- About this task
The complete listing goes into the output exactly, without its pictures.

BEGIN Given information

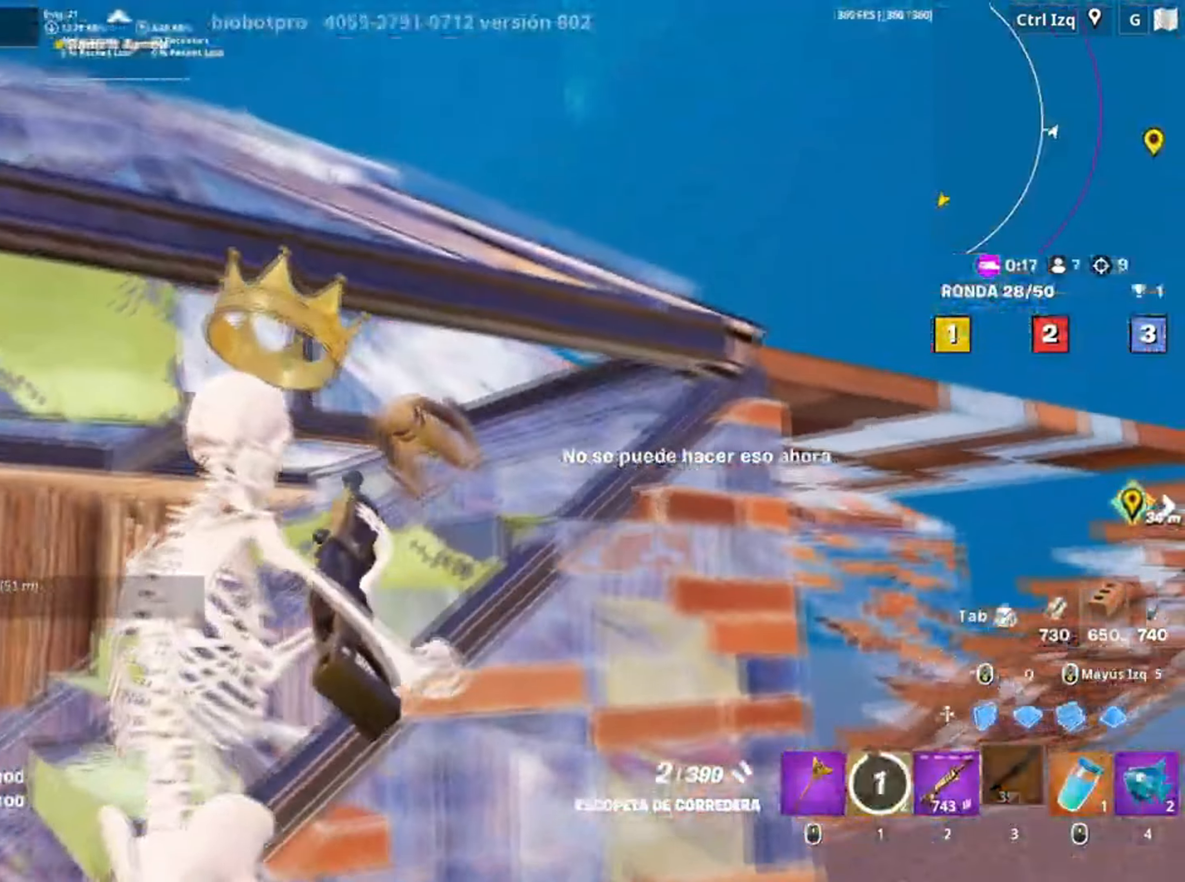
{"keys": ["a", "w"], "mouse": [], "events": [[167, "d", "down"], [167, "w", "down"], [234, "d", "up"], [317, "a", "down"], [367, "mouse_wheel", "down"], [467, "mouse_wheel", "up"]]}
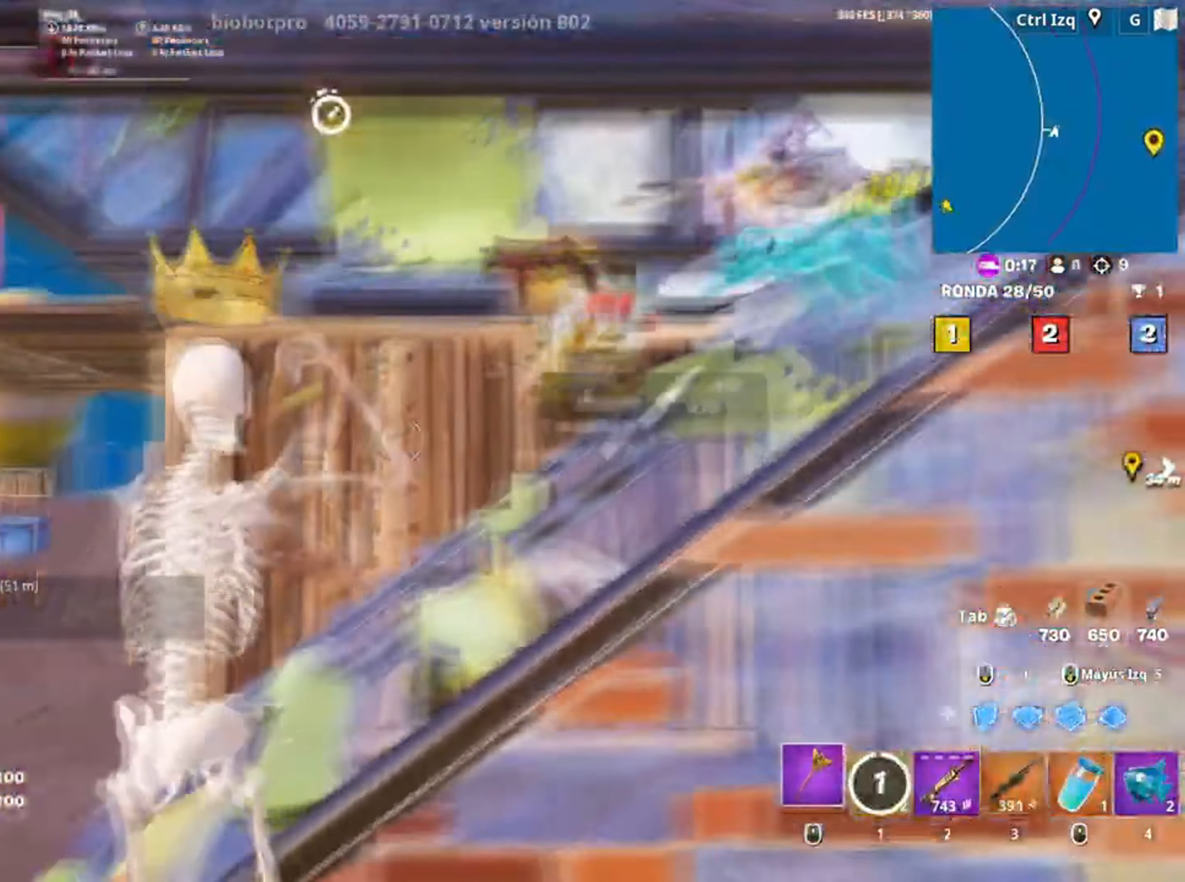
{"keys": ["w"], "mouse": [], "events": [[200, "a", "up"], [367, "e", "down"], [484, "e", "up"]]}
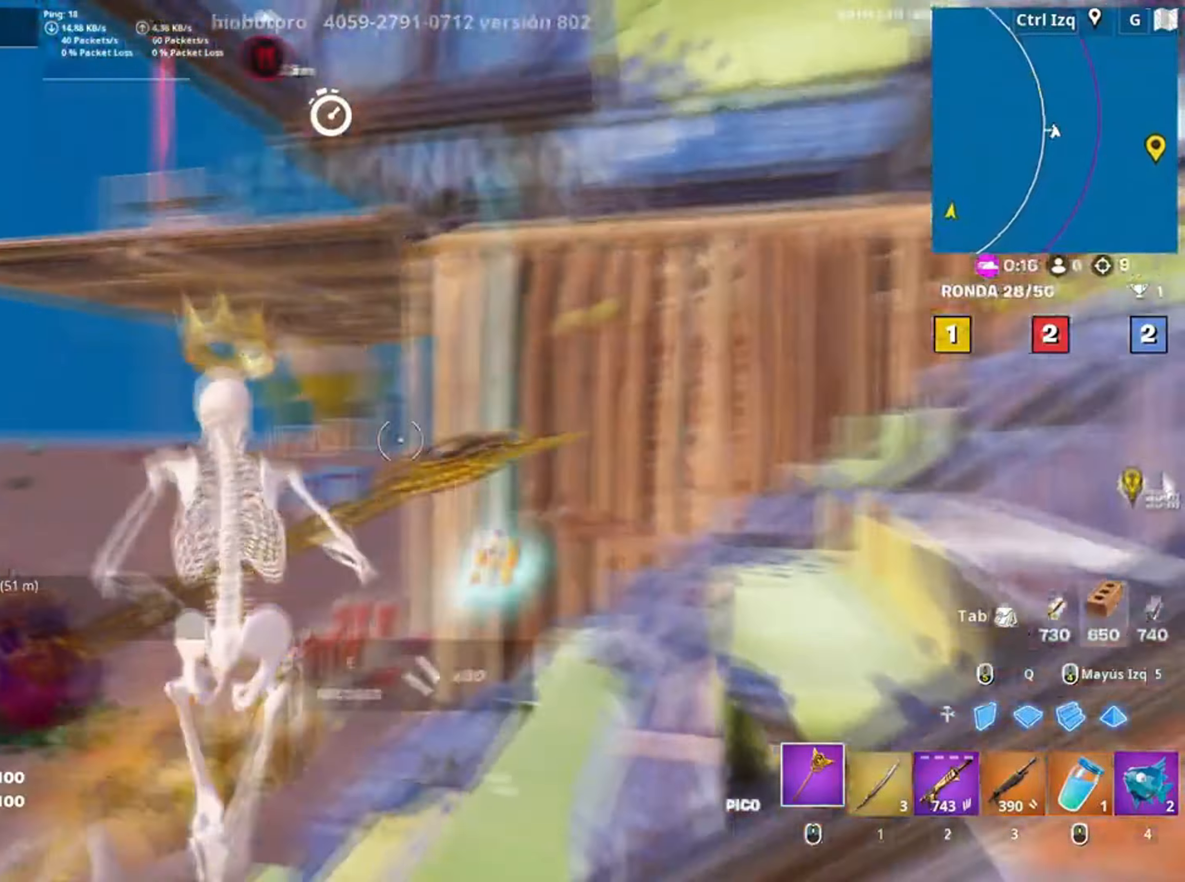
{"keys": ["e", "w"], "mouse": [], "events": [[67, "e", "down"], [184, "e", "up"], [500, "e", "down"]]}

END Given information

- Problem solution
{"keys": ["a", "w"], "mouse": [], "events": [[167, "d", "down"], [167, "w", "down"], [234, "d", "up"], [317, "a", "down"], [367, "mouse_wheel", "down"], [467, "mouse_wheel", "up"]]}
{"keys": ["w"], "mouse": [], "events": [[200, "a", "up"], [367, "e", "down"], [484, "e", "up"]]}
{"keys": ["e", "w"], "mouse": [], "events": [[67, "e", "down"], [184, "e", "up"], [500, "e", "down"]]}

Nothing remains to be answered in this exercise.